Learning in conditional random fields¶

A conditional random field is a probability distribution of the form:

\[\begin{split} p(y|x) = \frac{1}{Z(x;\varphi) }\prod_{c \in C} \phi_c (y_c, x; \varphi) \\ Z(x,\varphi) = \sum_{y_1, \cdots, y_n} \prod_{c \in C} \phi_c (y_c, x; \varphi) \end{split}\]
  • \(Z(x,\varphi)\) is the partition function.

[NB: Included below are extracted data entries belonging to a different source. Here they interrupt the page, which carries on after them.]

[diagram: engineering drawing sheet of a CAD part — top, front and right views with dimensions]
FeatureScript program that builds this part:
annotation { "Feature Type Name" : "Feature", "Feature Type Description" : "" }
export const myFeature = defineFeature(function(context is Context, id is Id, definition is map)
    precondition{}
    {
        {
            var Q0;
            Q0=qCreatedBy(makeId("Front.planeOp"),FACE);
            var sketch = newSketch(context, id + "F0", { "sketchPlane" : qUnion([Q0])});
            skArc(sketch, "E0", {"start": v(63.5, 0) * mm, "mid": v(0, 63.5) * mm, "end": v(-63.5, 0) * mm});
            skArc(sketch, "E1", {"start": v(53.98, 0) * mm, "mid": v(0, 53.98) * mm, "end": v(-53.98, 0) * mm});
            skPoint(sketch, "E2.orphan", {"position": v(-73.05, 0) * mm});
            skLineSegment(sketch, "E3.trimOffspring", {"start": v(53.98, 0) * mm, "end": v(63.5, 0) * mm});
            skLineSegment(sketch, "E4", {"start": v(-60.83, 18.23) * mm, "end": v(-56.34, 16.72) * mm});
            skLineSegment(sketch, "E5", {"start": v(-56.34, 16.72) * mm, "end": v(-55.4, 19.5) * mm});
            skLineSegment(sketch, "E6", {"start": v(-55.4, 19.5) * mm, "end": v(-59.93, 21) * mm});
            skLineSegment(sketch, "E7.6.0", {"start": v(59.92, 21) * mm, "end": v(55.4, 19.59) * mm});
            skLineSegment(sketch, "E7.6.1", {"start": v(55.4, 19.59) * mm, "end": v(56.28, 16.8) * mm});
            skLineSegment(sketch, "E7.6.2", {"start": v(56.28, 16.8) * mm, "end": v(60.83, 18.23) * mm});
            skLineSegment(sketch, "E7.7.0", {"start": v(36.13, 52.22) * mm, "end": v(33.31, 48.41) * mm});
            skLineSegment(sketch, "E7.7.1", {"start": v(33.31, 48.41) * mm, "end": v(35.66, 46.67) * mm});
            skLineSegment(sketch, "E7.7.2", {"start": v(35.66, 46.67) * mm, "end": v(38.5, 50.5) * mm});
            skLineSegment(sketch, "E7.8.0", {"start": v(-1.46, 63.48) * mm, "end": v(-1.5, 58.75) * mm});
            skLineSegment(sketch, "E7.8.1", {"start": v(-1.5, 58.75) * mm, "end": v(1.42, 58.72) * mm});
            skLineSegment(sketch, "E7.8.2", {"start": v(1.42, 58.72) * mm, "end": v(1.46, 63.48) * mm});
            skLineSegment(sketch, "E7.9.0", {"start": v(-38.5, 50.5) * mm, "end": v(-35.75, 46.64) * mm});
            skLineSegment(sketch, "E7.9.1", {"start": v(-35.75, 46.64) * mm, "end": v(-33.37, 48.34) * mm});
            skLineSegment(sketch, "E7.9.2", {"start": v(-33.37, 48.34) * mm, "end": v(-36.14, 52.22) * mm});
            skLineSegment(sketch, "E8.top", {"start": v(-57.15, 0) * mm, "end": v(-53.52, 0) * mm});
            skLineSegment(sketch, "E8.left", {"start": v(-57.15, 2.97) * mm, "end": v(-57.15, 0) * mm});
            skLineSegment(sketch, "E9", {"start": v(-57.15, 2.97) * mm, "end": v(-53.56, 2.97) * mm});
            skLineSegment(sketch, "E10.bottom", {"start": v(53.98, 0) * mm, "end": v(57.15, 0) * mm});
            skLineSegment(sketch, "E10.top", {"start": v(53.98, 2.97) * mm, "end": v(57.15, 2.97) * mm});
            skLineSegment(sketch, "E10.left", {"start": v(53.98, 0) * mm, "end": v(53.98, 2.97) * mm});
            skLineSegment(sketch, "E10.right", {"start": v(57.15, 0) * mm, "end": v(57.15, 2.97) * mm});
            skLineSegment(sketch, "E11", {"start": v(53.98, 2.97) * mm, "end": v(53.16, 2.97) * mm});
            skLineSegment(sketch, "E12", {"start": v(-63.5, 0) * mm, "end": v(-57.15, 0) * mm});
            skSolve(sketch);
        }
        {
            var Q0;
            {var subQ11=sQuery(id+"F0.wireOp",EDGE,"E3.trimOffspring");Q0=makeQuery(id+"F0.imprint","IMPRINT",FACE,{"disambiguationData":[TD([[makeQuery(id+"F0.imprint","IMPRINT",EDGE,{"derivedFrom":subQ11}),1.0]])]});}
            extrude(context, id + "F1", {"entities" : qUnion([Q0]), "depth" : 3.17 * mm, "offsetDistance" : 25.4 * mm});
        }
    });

Hear each function depends on \(x\) in addition of \(y\), where \(x\) are fixed and we get a distribution only over \(y\).

Similarly as with learning markov random fields we re-parametrize \(p\)

\[ p(y|x) = \frac{\exp{\theta^T f(x,y)}}{Z(x,\theta)} \]
  • \(f(y,x)\) is a vector of indicator functions

  • \(\theta\) is a re-parametrization of the model parameters

The log likelihood for dataset D is:

\[ \frac{1}{|D|} \log p(D;\theta) = \frac{1}{D} \sum_{x,y\in D} \theta^Tf(x,y) - \frac{1}{|D|} \sum_{x\in D}\log Z(x,\theta) \]

The gradient of this likelihood is:

\[ \frac{1}{|D|} \sum_{x,y \in D} f(x,y) - \frac{1}{|D|} \sum_{x \in D} E_{y \sim p(y|x)}[f(x,y)] \]

And the hessian is just the covariance matrix:

\[ \text{cov}_{y \sim p(y|x) [f(x,y)]} \]

Unfortunately the gradient requires one inference per training data point x,y in order to compute:

\[ \sum_{x,y \in D} \log Z(x,\theta) \]

This makes CRF more expensive in learning than MRF.

In practice there are more popular objective functions for training CRF called “max-margin” loss which generalizes the objective for training SVM. Models using this loss are called structured support vector machines.